We’ve got a bit under a quarter of an acre – far too much to look after on our own! We have some help from a friend in the village; I deal with the roses (strictly old-fashioned ones!), Harriet grows tomatoes in the greenhouse. So it’s a joint effort. We have a lot of trees, including a big oak, a horse chestnut, a maple, a walnut and lots of apples and plums. We had our big Bramley cooker pruned this year, though, so there won’t be much on that for a season or two!
Our house is right at one end of a village, at the top of what counts as a hill in Cambridgeshire (all of 150 feet above sea level!) so we have some fabulous views. We can see a good 15–20 miles from the front windows upstairs and at the back we look out onto the fields, so it feels as if we’ve got a lot more space than just the garden. It’s quite a contrast from Balham!
And village life suits you both?
We’re very lucky to have found a really lovely, small village where we’ve made a lot of friends. There’s an amazing sense of community, which has been a huge advantage during the lockdown. We love it, and we’re planning to stay put!
Eighth and final disc, which is?
Some of my choices have been a bit melancholy, perhaps, so I’ll need something to cheer me up when I feel a bit low. There’s no composer better than Haydn for that, and I’m going to choose Symphony No. 60. It was originally written as incidental music for a play about an elderly, absent-minded gentleman, and Haydn responded by playing around with all the usual expectations of what a symphony ought to be. It goes into the wrong keys at the wrong times and he plays around with the form, but he saves up one of the best jokes until the very last movement – just listen to this:
https://www.youtube.com/watch?v=JG2yzH1kxt8
The whole symphony is a delight – well worth getting to know if you don’t already. It’s such gentle humour, but done with consummate skill – I love it!!
If you could only have one disc, which would it be and why?
It would have to be Parsifal – that has been top of my list for decades. I know Wagner is a highly controversial figure, and a lot of things about him are absolutely abhorrent, but wicked people sometimes are very great artists. For me, Parsifal is one of the pinnacles of Western civilisation. It’s one of those pieces where you notice something new every time you hear it, often some tiny little detail that helps you to understand it better. So, if I could have only one piece of music for the rest of my time on the island, that would be it.
And as well as the Bible and Shakespeare which one book would you choose to be marooned with? And given that we’ve already been pretty generous and given you an organ to play and limitless amounts of your favourite food, what would be your luxury item on this desert island?
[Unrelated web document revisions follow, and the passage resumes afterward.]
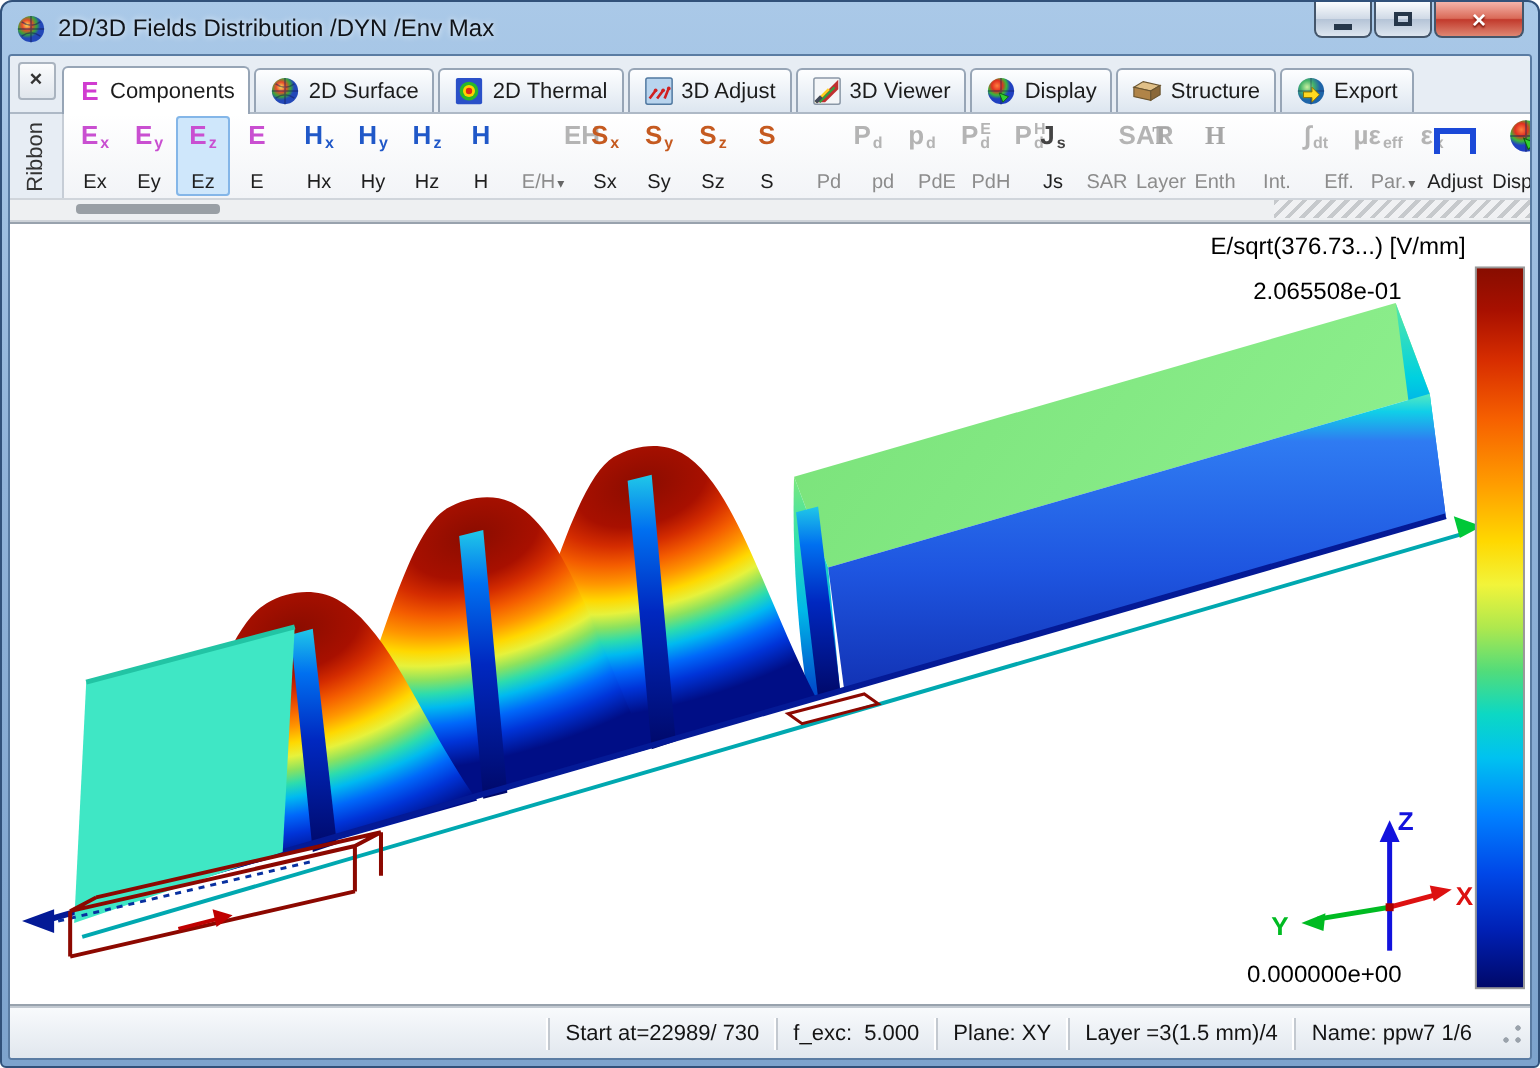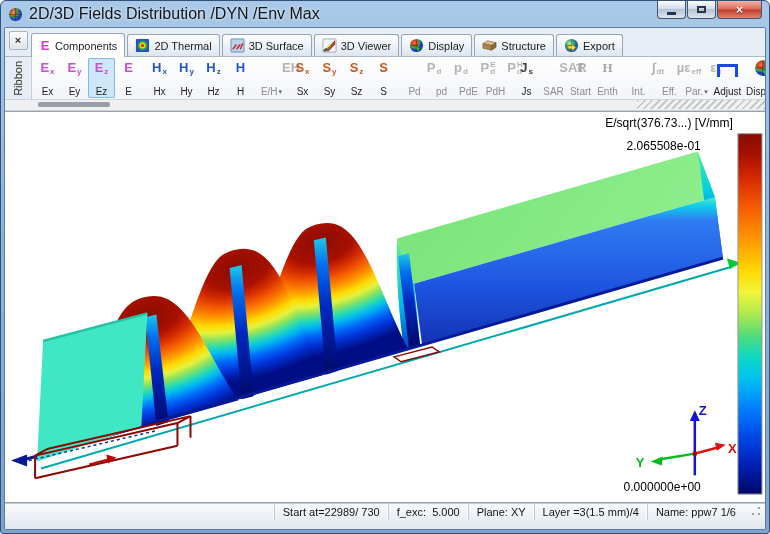"2D/3D Fields Distribution /DYN /Env" .apptitle { font-size: 16px -> 12px }
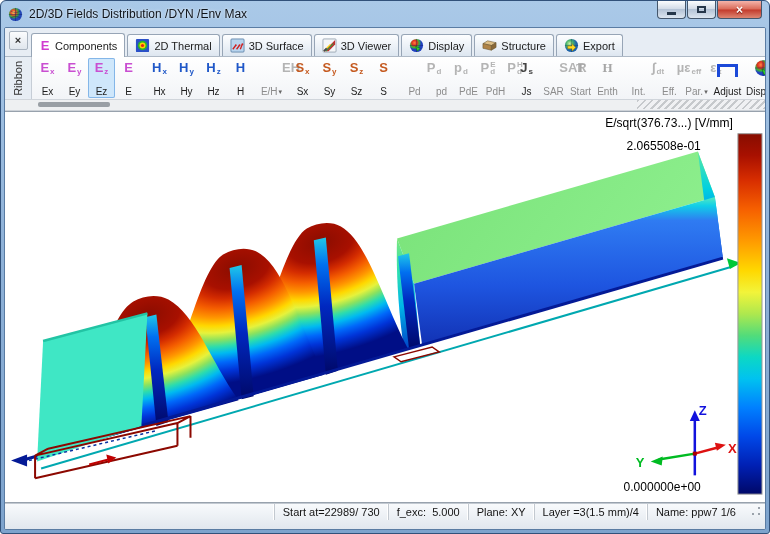"2D Surface" div.tab { html: none -> <div> <svg> <circle></circle> <path></path> </svg> <span>2D Surface</span> </div> }
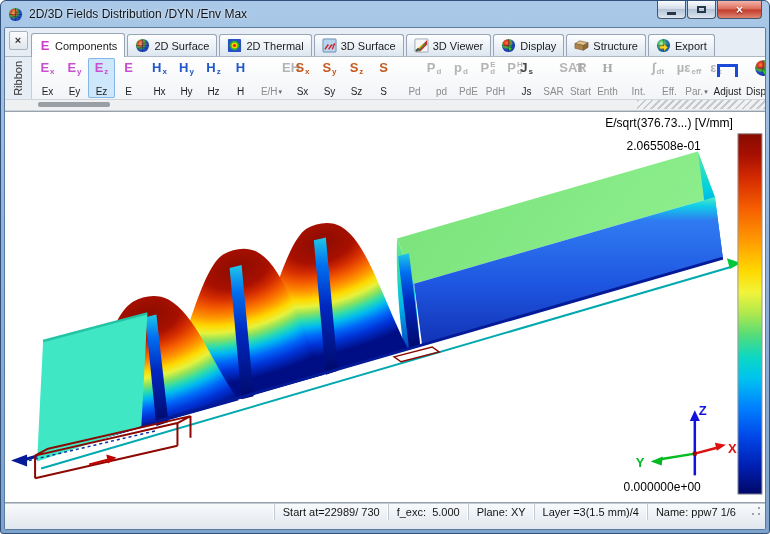"3D Surface" span { text: Surface -> Adjust }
I think I would probably choose an anthology of my favourite poetry. If I’m allowed to be more specific, I’d like it to include the complete Psalms in the Grail translation, together with all of Yeats and Housman and a comprehensive selection of English lyric poetry of all periods. Then I would have a lot to read and to think about, and I’d have a ready supply of texts to set to music as well.
For my Luxury – well, I need a good 6 hours of solid sleep if I’m to function properly – a bit more if I can get it. I’m a night owl rather than a sparrow, so I do go to bed quite late, but then I like to be sure that I can go off to sleep as easily as possible. So I’d like a really comfortable bed, please, to make that possible even in my isolation.